Le gouvernement italien estime en outre qu'eu égard aux critères définis dans l'arrêt rendu le 8 avril 1976 dans l'affaire 43/75 (Gabrielle Defrenne/Société anonyme belge de navigation aérienne Sabena, Recueil 1976, p. 455), l'effet direct attaché à l'article 13, paragraphe 2, ne saurait ouvrir pour autant aux intéressés qui se fonderaient sur un titre juridique de droit communautaire, qui a par nature une autorité supérieure, la possibilité absolue et imprescriptible de revendiquer la répétition. Le gouvernement italien fait valoir que dans l'arrêt précité, la Cour, tout en déclarant directement applicable l'article 119 du traité, a limité le droit de s'en prévaloir à la période postérieure au prononcé de l'arrêt, sauf en ce qui concerne les travailleurs ayant introduit antérieurement un recours en justice ou une réclamation équivalente. Toujours selon le gouvernement italieh, les raisons qui ont amené la Cour à distinguer entre la constatation du manquement à une obligation dérivée du traité et la reconnaissance d'une obligation de procéder à la suppression rétroactive des effets préjudiciables de ce manquement au traité — à savoir les conséquences de caractère économique, le comportement des États membres, l'absence d'initiative de la Commission et l'impression erronée sur l'effet de la réglementation communautaire applicable —, sont également valables dans le domaine des taxes d'effet équivalant aux droits de douane et notamment lorsque des sommes ont été perçues sur la base d'une interprétation erronée du droit communautaire.

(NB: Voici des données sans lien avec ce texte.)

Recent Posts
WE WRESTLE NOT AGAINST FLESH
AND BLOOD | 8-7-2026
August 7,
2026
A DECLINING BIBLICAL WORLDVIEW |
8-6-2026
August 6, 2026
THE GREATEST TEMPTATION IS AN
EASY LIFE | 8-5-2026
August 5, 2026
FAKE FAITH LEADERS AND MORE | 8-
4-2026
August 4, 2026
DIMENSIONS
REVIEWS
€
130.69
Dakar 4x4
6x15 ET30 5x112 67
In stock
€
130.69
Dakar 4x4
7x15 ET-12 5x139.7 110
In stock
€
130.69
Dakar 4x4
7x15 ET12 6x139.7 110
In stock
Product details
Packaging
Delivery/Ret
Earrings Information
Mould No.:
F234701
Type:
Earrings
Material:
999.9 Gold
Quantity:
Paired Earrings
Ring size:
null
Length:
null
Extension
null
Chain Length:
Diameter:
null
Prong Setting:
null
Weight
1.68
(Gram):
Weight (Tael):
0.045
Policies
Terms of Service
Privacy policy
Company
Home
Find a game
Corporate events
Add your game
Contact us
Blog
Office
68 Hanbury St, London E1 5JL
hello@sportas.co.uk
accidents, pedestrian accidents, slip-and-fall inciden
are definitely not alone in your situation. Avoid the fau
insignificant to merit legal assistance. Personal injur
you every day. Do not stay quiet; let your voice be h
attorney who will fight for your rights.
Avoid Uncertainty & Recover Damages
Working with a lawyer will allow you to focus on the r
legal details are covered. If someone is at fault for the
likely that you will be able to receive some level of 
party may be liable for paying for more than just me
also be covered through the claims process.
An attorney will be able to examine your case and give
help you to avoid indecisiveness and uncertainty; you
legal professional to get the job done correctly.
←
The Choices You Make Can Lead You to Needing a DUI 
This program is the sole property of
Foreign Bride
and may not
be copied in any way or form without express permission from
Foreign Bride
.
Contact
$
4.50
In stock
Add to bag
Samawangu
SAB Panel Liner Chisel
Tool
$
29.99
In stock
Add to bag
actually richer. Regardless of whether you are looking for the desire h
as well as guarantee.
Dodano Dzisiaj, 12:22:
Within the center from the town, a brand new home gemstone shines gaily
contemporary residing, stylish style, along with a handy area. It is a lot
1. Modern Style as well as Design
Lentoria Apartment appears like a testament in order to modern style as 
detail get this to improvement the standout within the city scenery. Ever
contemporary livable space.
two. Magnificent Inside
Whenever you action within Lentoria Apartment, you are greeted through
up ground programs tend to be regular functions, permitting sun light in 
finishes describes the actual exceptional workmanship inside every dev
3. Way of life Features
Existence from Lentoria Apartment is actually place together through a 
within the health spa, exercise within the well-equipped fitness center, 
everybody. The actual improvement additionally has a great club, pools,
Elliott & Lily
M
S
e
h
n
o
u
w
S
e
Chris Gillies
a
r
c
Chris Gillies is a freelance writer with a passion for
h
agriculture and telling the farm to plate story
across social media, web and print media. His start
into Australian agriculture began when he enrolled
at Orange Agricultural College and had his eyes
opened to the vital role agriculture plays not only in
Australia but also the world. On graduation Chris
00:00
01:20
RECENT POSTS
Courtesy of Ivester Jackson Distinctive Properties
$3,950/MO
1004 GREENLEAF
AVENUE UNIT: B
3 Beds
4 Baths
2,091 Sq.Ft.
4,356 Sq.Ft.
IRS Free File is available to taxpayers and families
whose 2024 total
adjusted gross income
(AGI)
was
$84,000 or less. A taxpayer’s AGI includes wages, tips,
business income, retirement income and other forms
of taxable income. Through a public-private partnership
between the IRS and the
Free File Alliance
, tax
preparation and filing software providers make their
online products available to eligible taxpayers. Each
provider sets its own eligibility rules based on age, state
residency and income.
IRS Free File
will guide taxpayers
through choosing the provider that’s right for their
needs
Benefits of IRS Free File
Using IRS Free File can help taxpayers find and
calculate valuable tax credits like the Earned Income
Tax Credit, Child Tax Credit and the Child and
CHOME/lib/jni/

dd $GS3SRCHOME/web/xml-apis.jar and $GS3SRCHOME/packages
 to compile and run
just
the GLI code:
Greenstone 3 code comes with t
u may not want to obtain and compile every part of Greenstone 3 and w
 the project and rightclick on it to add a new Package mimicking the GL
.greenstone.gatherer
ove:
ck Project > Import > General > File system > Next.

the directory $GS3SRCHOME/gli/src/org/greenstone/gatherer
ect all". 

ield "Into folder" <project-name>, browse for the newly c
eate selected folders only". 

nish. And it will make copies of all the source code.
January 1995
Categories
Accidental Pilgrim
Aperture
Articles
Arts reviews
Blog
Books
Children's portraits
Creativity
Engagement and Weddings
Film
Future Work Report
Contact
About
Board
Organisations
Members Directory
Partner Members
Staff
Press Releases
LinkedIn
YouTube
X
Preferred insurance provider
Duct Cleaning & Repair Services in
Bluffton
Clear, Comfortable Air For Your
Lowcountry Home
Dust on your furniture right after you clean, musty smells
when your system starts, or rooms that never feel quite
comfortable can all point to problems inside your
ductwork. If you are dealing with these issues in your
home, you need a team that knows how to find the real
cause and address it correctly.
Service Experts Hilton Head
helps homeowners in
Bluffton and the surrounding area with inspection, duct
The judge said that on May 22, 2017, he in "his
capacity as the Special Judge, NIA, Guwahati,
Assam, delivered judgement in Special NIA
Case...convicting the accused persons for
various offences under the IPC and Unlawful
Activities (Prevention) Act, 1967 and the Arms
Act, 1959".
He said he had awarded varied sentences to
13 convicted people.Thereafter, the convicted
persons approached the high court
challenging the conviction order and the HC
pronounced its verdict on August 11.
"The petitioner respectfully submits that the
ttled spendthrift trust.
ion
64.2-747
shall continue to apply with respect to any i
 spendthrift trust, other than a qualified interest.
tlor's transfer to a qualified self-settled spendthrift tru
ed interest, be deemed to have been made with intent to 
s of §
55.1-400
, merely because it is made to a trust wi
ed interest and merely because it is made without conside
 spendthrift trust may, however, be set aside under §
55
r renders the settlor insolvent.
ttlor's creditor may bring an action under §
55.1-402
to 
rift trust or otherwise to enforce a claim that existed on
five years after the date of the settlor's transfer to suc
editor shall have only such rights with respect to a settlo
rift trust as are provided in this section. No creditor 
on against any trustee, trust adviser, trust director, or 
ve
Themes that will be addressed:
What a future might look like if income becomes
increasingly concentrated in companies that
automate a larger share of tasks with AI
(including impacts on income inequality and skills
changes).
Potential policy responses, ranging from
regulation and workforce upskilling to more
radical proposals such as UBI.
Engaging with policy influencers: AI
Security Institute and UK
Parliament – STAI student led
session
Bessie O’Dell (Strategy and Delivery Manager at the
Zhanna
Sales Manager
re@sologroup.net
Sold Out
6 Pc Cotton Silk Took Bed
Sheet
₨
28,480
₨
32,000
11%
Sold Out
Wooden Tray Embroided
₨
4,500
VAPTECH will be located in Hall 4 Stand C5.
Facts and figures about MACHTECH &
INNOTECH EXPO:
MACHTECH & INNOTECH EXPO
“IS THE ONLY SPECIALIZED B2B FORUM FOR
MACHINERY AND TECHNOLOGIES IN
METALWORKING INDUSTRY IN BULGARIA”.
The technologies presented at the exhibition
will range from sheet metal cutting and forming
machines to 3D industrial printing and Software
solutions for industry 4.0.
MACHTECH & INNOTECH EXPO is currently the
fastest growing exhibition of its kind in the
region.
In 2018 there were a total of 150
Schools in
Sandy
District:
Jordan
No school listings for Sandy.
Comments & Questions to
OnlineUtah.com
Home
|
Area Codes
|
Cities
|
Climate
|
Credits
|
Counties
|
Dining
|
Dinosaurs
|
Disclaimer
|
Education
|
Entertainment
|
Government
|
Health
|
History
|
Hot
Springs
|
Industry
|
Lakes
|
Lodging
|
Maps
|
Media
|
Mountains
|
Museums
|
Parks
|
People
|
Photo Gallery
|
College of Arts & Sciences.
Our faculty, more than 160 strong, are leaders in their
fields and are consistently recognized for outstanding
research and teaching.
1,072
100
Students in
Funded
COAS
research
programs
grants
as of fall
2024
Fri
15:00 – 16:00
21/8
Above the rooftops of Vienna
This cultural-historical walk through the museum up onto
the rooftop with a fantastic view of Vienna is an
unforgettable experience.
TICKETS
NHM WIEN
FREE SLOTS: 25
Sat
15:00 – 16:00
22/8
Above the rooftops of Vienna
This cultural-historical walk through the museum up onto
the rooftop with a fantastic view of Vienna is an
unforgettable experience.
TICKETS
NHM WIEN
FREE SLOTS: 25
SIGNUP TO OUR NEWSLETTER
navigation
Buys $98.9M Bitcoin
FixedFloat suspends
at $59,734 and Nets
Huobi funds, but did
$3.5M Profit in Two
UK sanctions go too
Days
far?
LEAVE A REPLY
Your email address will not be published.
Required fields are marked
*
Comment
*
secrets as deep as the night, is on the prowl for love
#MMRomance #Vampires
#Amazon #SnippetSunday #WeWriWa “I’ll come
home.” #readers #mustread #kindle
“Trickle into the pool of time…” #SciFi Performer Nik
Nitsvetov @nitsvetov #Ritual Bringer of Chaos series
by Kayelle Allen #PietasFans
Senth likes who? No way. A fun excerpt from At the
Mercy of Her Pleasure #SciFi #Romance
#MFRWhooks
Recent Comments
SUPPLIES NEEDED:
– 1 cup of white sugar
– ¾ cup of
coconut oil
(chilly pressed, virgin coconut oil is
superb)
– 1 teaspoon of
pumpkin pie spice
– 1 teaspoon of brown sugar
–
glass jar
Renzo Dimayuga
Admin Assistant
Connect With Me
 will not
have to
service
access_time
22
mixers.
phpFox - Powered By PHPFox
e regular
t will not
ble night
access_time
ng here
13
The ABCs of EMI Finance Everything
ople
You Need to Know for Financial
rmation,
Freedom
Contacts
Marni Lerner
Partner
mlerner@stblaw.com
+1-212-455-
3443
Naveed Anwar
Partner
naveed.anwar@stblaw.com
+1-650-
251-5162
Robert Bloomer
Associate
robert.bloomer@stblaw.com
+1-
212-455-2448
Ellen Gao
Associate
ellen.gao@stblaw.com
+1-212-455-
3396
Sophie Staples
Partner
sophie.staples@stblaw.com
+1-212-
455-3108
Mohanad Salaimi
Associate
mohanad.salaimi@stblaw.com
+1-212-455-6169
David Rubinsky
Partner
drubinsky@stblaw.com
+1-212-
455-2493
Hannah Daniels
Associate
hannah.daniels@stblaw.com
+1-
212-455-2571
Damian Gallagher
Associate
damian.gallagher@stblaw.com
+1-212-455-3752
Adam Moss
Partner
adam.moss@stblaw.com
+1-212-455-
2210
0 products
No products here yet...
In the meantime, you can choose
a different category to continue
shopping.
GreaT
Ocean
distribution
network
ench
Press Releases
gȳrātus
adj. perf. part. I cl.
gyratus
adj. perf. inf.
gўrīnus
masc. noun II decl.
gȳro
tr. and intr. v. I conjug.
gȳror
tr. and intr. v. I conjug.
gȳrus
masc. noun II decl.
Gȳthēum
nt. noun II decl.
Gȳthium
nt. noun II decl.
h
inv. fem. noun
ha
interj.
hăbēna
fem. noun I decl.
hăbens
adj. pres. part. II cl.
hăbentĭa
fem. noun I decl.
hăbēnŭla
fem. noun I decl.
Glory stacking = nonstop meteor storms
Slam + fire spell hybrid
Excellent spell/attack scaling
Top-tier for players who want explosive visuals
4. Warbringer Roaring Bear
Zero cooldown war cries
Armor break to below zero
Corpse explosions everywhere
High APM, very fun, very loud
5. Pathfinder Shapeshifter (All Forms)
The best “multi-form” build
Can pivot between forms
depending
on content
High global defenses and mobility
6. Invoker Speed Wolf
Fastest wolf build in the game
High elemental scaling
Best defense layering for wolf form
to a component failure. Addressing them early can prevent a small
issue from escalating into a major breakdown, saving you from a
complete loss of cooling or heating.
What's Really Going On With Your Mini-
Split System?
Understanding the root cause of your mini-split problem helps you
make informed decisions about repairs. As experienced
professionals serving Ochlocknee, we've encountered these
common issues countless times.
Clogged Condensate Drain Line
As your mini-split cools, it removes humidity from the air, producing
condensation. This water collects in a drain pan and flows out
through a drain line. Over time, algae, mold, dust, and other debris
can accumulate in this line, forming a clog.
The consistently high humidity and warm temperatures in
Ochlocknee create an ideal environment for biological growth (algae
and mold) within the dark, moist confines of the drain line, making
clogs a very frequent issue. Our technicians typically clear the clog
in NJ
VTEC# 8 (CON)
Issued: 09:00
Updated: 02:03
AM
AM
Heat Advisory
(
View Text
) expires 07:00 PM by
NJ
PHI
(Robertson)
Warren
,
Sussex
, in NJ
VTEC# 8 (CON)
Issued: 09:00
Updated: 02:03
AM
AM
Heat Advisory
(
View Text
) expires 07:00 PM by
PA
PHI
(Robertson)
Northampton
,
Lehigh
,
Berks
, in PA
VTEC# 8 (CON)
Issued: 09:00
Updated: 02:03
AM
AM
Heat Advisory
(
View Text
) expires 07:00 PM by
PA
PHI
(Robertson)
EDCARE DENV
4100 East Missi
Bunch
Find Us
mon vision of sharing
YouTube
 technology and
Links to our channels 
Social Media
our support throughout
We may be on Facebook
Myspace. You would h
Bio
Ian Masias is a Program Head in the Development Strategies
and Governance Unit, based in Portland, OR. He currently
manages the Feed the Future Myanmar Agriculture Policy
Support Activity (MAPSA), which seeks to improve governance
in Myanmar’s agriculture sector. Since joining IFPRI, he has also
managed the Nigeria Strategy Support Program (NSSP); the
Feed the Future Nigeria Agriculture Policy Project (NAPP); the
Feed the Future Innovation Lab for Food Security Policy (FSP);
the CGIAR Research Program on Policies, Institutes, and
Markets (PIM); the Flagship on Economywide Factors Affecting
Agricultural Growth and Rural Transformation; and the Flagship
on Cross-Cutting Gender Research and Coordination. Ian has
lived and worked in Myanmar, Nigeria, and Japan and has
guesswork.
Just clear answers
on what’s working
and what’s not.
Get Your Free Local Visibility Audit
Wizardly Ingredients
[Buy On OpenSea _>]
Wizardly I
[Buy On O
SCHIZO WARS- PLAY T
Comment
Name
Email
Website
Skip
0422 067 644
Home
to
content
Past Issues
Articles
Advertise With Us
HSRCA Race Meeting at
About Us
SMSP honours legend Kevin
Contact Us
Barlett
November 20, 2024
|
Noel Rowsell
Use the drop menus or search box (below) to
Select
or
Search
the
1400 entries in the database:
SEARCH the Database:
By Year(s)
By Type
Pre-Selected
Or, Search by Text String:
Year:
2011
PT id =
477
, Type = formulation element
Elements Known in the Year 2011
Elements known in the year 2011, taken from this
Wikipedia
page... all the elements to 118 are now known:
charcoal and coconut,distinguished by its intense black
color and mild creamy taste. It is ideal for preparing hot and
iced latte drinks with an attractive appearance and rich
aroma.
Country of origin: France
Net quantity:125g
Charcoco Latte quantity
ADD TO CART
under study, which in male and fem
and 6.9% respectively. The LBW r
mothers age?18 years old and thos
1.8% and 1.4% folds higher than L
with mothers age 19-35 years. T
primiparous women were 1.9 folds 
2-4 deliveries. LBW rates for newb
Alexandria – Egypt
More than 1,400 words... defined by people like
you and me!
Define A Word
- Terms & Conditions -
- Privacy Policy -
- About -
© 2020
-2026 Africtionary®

Comme nous l'avons néanmoins déjà fait observer dans nos conclusions dans l'affaire 68/79 (Just précitée) et comme le soulignait également M. l'avocat général Warner dans ses conclusions dans l'affaire 33/76 (Rewe — précitée), il n'est pas possible de comparer une situation dans laquelle des taxes indûment perçues par des États membres font l'objet d'une demande en répétition avec celle qui faisait l'objet de l'affaire Defrenne. C'est ainsi que la Commission en particulier remarque, elle aussi, à juste titre, que l'affaire Defrenne mettait essentiellement en jeu les intérêts de personnes privées qui avaient été induites en erreur tant par l'attitude de plusieurs États membres que par le comportement des institutions communautaires, et qui avaient pris des mesures de caractère financier en conséquence. Or, en l'espèce, il est simplement question d'une obligation de remboursement de taxes qui n'auraient pas dû être perçues. Dans l'affaire Defrenne, des employeurs privés notamment avaient versé des indemnités différentes aux employés de sexe masculin et employés de sexe féminin, en vertu d'une législation nationale ou de conventions salariales, alors qu'en l'espèce la République italienne a elle-même édicté une réglementation incompatible avec le droit communautaire. Il n'existe à cet égard aucune considération impérative tirée de la sécurité juridique pour limiter le champ d'application dans le temps de l'arrêt de la Cour.

Nous proposons donc à la Cour de répondre aux questions comme suit:

Il résulte de l'effet direct attaché à l'article 13, paragraphe 2, du traité CEE que les particuliers détiennent un droit à restitution des sommes perçues contrairement au droit communautaire, depuis le 1er janvier 1970, à titre de taxes reconnues d'effet équivalant à des droits de douane. Il appartient cependant aux juridictions nationales de décider si et dans quelle mesure les droits doivent être remboursés; ces dernières ont la faculté de prendre en compte notamment, sur le fondement du droit interne, le fait que la charge dont il s'agit a été répercutée sur les acquéreurs des produits importés. Toutefois, les modalités d'exercice de ces droits ne sauraient être moins favorables que celles des droits similaires qui dérivent du droit de l'Etat membre, étant entendu que l'exercice du droit ne peut pas être rendu impossible en pratique.